A year ago this November, my mom suffered through her final illness. She passed away on December 12, 2015. Her illness and passing have made this holiday season feel less joyous than in years past. As I try to cope with the holidays without her, I am drawn to write about her.
My original intention was to re-hash her final illness and passing. In preparation for this, I spent a tear-filled morning re-reading my journal from last year. I took notes and started a list of the sequence of events that led us to that sad day when we lost her.
The more I thought about it though, the more I hated the thought of writing that piece. No one, much less my mother, would want to be remembered for how their final days played out. My mom deserves a celebration of who she was in her prime, not a dirge reciting the facts of her descent.
Mom was not much of a drinker, but on the few occasions I remember her drinking, she was a really funny drunk. I can remember as a young child when Daddy was painting our house all the neighbors came by to watch and comment. I don’t know if you’ve ever painted your house, but in Kansas at least, when you paint your house all of the neighbors come out to socialize. One evening, as the painting was almost finished, a neighbor brought over some beer, and all of the adults were imbibing. Mom and one of the neighbor ladies, equally as unused to drinking, had one too many, (probably a grand total of two beers each,) were leaning on each other as they walked up the driveway, singing in off-key, but enthusiastic tones.

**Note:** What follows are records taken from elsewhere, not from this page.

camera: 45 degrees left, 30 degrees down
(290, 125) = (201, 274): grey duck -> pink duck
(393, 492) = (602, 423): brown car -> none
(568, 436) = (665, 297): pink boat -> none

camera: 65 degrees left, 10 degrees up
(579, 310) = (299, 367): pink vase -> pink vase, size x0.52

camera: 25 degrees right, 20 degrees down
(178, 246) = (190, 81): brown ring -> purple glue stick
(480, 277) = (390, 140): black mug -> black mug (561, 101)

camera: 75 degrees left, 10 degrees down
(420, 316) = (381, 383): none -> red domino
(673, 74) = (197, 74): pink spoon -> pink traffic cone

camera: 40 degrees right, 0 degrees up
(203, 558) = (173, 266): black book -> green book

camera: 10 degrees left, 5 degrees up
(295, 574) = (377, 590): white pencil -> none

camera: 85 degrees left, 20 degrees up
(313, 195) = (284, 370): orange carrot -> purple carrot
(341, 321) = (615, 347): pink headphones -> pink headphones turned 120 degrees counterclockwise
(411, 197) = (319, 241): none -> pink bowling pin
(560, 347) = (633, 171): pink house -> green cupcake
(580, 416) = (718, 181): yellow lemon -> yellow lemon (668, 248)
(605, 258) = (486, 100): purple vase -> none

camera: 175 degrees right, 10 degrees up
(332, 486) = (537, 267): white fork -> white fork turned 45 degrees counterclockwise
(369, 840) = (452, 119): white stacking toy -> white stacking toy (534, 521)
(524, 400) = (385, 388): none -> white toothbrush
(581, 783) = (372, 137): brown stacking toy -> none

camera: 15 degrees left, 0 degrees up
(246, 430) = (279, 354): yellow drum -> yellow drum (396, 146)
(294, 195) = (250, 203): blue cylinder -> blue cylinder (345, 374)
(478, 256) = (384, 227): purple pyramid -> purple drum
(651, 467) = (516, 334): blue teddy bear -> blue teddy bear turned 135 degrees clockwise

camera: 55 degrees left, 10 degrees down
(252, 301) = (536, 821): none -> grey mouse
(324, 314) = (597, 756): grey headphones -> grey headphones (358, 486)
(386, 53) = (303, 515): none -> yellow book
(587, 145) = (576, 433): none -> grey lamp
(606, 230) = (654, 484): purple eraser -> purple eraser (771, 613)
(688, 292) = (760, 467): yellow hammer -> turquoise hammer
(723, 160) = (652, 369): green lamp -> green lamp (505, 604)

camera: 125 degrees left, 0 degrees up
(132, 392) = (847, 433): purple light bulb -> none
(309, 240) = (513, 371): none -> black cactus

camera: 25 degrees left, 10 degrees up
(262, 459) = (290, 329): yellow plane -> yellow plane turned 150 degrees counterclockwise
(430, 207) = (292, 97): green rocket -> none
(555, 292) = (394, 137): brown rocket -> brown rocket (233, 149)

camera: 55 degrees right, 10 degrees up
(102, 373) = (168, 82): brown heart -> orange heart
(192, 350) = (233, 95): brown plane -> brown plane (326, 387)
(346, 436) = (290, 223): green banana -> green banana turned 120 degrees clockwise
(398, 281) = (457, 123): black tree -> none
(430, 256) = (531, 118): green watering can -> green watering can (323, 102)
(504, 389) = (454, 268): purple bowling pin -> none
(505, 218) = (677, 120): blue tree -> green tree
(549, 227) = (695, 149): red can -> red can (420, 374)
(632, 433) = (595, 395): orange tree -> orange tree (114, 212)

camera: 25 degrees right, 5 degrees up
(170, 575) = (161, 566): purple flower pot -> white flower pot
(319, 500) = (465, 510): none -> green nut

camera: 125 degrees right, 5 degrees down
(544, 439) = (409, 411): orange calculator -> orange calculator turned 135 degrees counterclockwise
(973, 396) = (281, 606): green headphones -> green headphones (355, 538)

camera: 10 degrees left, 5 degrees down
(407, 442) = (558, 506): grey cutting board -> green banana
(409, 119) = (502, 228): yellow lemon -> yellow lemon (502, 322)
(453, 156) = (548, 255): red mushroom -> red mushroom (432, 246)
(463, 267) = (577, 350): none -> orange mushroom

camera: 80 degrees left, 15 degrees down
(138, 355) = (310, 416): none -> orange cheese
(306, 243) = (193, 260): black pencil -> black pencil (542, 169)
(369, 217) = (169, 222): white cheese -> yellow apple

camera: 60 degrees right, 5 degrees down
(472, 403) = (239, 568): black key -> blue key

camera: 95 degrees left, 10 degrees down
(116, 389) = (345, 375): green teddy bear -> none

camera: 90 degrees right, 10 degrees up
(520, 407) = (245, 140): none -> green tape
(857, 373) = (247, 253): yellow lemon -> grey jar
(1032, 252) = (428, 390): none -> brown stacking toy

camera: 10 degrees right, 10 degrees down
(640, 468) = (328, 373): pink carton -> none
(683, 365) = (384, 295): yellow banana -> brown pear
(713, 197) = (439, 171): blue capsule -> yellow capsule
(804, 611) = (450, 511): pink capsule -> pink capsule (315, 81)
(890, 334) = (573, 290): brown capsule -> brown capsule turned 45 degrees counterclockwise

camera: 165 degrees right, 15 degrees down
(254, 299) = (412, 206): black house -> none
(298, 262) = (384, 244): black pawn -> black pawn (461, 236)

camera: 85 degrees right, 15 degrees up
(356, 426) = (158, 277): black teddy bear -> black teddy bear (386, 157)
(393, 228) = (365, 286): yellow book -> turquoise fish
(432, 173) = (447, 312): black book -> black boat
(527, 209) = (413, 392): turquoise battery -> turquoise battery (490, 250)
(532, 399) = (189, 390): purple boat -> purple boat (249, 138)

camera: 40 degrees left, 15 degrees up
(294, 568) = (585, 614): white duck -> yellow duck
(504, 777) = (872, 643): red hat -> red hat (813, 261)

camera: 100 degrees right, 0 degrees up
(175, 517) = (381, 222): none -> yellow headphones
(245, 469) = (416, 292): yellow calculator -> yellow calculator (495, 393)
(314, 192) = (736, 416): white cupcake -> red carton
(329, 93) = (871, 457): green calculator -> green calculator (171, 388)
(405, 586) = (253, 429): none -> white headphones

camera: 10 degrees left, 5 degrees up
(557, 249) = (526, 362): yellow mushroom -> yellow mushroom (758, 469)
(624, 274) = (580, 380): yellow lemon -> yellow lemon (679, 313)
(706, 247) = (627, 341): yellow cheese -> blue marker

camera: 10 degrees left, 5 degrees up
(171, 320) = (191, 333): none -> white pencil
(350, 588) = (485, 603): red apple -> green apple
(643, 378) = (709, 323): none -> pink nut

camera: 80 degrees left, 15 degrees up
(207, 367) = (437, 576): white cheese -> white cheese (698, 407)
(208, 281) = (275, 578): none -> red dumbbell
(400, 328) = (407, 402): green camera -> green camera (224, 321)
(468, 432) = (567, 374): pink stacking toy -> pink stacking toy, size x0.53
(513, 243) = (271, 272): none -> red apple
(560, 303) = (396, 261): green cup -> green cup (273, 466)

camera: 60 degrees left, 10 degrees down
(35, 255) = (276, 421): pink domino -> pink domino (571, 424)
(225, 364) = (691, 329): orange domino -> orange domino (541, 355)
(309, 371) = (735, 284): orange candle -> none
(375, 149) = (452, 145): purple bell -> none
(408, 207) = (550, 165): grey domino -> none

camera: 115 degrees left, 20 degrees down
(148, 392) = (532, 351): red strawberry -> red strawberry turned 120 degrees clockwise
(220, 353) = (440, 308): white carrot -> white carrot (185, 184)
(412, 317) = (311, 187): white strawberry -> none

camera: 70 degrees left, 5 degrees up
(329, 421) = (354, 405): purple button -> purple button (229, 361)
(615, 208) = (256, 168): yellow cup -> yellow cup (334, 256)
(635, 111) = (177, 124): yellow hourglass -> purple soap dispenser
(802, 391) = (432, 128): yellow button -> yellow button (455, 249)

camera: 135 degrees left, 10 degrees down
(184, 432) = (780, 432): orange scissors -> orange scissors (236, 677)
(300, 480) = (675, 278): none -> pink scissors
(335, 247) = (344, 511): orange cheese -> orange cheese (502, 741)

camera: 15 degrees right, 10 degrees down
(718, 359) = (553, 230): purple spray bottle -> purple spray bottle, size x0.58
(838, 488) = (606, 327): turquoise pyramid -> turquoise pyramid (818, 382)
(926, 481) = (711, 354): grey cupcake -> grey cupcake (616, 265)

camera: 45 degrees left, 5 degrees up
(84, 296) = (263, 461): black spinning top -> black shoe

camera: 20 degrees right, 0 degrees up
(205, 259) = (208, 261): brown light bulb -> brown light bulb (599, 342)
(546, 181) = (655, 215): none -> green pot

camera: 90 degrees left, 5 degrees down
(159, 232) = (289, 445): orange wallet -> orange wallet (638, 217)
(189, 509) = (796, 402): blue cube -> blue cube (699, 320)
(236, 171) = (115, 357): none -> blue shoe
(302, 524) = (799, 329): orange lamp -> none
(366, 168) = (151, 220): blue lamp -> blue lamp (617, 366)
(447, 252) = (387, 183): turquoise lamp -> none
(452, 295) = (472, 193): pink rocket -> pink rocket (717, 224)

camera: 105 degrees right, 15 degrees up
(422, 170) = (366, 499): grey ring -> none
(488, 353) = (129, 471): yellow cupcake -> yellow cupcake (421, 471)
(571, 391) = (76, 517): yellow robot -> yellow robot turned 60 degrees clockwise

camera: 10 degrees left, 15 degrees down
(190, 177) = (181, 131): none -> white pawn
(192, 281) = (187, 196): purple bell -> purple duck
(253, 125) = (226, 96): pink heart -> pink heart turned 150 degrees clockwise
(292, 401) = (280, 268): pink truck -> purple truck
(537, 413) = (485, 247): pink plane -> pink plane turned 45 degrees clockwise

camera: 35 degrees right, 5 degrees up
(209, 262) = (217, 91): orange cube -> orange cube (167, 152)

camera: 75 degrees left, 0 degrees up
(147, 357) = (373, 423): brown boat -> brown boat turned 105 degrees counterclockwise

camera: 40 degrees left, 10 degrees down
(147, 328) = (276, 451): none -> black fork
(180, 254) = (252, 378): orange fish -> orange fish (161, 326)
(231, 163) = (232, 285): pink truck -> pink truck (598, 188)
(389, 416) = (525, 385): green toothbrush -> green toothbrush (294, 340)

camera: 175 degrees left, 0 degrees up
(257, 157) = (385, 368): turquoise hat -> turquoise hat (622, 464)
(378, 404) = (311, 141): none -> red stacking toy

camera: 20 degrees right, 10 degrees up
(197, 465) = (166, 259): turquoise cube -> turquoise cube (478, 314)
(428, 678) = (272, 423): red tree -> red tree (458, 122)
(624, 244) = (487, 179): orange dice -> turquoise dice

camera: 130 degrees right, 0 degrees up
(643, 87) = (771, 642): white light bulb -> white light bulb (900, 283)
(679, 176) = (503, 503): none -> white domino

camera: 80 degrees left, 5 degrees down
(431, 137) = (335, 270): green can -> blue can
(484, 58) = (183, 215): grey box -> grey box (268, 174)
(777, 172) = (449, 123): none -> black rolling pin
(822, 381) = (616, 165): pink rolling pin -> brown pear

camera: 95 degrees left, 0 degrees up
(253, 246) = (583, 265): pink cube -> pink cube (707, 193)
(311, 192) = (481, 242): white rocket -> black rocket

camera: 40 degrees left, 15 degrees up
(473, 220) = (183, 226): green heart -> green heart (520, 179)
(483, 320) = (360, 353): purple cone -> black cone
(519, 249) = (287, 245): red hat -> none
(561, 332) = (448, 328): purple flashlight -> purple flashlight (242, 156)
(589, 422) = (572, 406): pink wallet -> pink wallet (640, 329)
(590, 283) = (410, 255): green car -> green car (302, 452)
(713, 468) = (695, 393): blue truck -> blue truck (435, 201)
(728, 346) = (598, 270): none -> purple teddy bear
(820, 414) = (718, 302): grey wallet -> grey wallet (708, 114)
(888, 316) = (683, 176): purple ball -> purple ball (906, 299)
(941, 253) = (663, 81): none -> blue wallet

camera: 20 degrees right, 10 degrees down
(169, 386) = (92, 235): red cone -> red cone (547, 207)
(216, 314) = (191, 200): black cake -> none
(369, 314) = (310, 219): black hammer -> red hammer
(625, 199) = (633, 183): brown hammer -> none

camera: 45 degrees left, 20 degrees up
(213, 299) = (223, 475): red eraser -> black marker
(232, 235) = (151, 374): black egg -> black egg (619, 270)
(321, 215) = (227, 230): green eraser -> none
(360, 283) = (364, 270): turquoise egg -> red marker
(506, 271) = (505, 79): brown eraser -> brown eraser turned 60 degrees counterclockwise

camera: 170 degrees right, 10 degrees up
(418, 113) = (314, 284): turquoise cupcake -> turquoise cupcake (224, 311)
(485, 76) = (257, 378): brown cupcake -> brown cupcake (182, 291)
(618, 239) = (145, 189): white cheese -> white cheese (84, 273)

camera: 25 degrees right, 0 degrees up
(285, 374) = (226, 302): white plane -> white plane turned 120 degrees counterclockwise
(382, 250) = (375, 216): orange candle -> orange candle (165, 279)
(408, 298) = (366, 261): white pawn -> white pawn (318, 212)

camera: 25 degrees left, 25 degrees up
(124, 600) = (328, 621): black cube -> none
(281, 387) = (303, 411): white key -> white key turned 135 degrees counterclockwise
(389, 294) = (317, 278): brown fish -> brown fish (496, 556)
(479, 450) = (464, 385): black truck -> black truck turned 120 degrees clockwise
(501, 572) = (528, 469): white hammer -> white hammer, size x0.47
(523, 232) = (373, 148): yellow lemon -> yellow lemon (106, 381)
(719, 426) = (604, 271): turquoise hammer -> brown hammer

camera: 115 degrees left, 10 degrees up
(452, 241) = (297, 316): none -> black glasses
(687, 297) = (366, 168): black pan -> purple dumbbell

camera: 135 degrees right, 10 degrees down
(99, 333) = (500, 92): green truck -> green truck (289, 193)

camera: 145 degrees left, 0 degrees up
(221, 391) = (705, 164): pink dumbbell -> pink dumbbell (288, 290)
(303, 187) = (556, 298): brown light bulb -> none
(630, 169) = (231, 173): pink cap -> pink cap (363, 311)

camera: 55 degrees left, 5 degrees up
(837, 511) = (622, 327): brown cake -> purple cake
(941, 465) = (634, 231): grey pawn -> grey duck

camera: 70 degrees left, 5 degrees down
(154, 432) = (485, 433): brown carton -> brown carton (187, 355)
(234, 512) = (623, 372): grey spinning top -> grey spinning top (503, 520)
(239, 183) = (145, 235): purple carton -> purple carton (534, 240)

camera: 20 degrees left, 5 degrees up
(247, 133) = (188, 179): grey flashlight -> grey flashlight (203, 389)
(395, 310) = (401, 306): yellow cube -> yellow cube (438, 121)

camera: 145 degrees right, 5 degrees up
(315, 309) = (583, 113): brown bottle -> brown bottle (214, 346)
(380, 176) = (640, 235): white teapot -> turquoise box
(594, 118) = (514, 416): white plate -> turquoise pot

Years later, after my parents divorced, I was with my Dad and wicked step-mother on one of his many business trips. One evening there was a social gathering of and many of the adults in attendance had been friends with my mother before the divorce. Much to the chagrin of my step-mother, one of the women started regaling the table with a story about Mom doing a killer Joan Rivers impression when the couples were on a fishing trip together. No one said Mom had been drinking, but I have my suspicions. When I returned home later that week and asked her about it, she turned a bright red and denied knowing anything about it.
The last time I remember Mom drinking was a few years after she and my step-dad were married, but while I was still living at home. They had a date night and went downtown to a nice restaurant while leaving me at home. They came home while I was still awake, and I was highly amused to see Mom weaving a little bit as she walked in the house. Laughing, I asked her if she’d been drinking. She held up two fingers while announcing she had drunk three Grasshoppers. A grasshopper, for those of you who aren’t familiar with them, is basically a vanilla milkshake with green Crème de Menthe in them. So, not only was Mom not able to get her fingers to follow her mind, she had also gotten tipsy on what is, basically, a dessert.
Even though Mom wasn’t much of a drinker, she spent most of her life surrounded by people she loved who loved to drink. Even when she was appalled by the behavior of a drunken family member, she couldn’t help but laugh at the antics. She also had no problem making them pay a heavy price for their imbibing.
Mom was especially vengeful in dealing with her children when they drank too much. You could not be hungover in her house without her knowing it. Mom’s favorite trick if she knew one of us had been over-served the night before was to make scrambled eggs for breakfast. Loose, under-cooked scrambled eggs, served on large platters. Large platters that she would tilt from side-to-side while holding the wiggling eggs right under your nose. Inevitably, the guilty party would have to use every ounce of strength and will-power to not make a mad dash to the bathroom to expel the contents of their heaving stomach. Mom thought she was hilarious.
Mom’s antics were not restricted to when we drank. In the 70’s, her children were exposed to the drug culture of the times, and marijuana was occasionally hidden in the house. One morning, while doing laundry, Mom found a joint in the pocket of a pair of jeans. She didn’t get upset, she didn’t yell, she just calmly set the joint aside and after the load was done and the clothes were folded, she very kindly took the pile of clothes upstairs to the culprit’s room, laid them on the bed and gently placed the joint on top of the pile. She never said a word, but the guilty party never forgot.
I find it ironic that even though Mom rarely drank, so many of my memories of her swirl around drinking. She certainly would have objected to this post focusing on the few times she did drink. While writing this, I can actually hear her scolding me with a stern look and an emphatic “Jean Ann!” What I wouldn’t give for her to be here and actually scolding me for sharing these stories. I miss you Mom.